I am writing a safari web extension at the moment in Xcode. I want tab a button inside my popup window which than calls the firebase firestore database to get some data. Therefore I want to include the firestore library in my popup.js script with import { initializeApp, getFirestore, collection } from 'https://www.gstatic.com/firebasejs/10.10.0/firebase-firestore.js'
But as I am doing this I get the error
Refused to load https://www.gstatic.com/firebasejs/10.10.0/firebase-firestore.js because it does not appear in the script-src directive of the Content Security Policy.
even tho I have this specific link inside my manifest and in my info.plist file.

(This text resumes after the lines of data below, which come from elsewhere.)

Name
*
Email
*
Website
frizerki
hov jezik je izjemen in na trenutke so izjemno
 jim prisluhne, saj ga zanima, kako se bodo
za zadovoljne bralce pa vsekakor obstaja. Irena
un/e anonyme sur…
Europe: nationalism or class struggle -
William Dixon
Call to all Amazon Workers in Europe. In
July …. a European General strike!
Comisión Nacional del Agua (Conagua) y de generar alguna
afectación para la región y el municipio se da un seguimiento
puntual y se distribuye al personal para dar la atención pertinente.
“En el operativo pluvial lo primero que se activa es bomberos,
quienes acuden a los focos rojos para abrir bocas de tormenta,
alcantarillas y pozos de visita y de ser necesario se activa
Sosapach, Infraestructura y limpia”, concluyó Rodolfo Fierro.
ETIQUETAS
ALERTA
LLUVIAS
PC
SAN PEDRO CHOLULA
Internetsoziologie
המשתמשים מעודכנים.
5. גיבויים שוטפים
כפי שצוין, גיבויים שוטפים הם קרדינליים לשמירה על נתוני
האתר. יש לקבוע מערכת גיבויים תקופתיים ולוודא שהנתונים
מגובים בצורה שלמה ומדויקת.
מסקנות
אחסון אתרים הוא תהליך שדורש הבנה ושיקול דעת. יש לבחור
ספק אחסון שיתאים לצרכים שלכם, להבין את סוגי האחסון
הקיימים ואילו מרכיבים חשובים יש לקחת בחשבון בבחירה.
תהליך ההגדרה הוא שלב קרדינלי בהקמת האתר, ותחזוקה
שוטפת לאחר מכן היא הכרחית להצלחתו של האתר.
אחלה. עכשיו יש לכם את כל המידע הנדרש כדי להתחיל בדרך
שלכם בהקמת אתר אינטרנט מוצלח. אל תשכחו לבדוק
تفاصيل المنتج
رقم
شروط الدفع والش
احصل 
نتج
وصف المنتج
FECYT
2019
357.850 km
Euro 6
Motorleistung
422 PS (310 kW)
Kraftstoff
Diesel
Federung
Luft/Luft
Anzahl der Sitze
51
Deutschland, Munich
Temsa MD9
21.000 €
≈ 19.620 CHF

This is my info.plist file
<?xml version="1.0" encoding="UTF-8"?>
<!DOCTYPE plist PUBLIC "-//Apple//DTD PLIST 1.0//EN" "http://www.apple.com/DTDs/PropertyList-1.0.dtd">
<plist version="1.0">
<dict>
<key>NSExtension</key>
<dict>
<key>NSExtensionAttributes</key>
<dict>
<key>SFSafariToolbarItem</key>
<dict>
<key>SFToolbarItemClassName</key>
<string>ViewController</string>
</dict>
</dict>
<key>NSExtensionMainStoryboard</key>
<string>MainInterface</string>
<key>NSExtensionPointIdentifier</key>
<string>com.apple.Safari.web-extension</string>
<key>content-security-policy</key>
<string>default-src 'self'; script-src 'self' https://www.gstatic.com/firebasejs/10.10.0/firebase-firestore.js;</string>
</dict>
</dict>
</plist>
And this is my manifest file
{
"manifest_version": 3,
"default_locale": "en",
"name": "__MSG_extension_name__",
"description": "__MSG_extension_description__",
"version": "1.0",
"icons": {
"48": "images/icon-48.png",
"96": "images/icon-96.png",
"128": "images/icon-128.png",
"256": "images/icon-256.png",
"512": "images/icon-512.png"
},
"background": {
"scripts": "background.js"
},
"content_scripts": [{
"js": [ "content.js" ],
"matches": [ "*://example.com/*" ]
}],
"action": {
"default_popup": "popup.html",
"default_icon": {
"16": "images/toolbar-icon-16.png",
"19": "images/toolbar-icon-19.png",
"32": "images/toolbar-icon-32.png",
"38": "images/toolbar-icon-38.png",
"48": "images/toolbar-icon-48.png",
"72": "images/toolbar-icon-72.png"
}
},
"permissions": [ "nativeMessaging", "activeTab", "tabs" ],
"content_security_policy": {
"extension_pages": "default-src 'self'; script-src 'self' https://www.gstatic.com/firebasejs/10.10.0/firebase-firestore.js; style-src 'self' 'unsafe-inline';"
}
}
Can you tell me what I am doing wrong and what the correct way of implementing this domain is?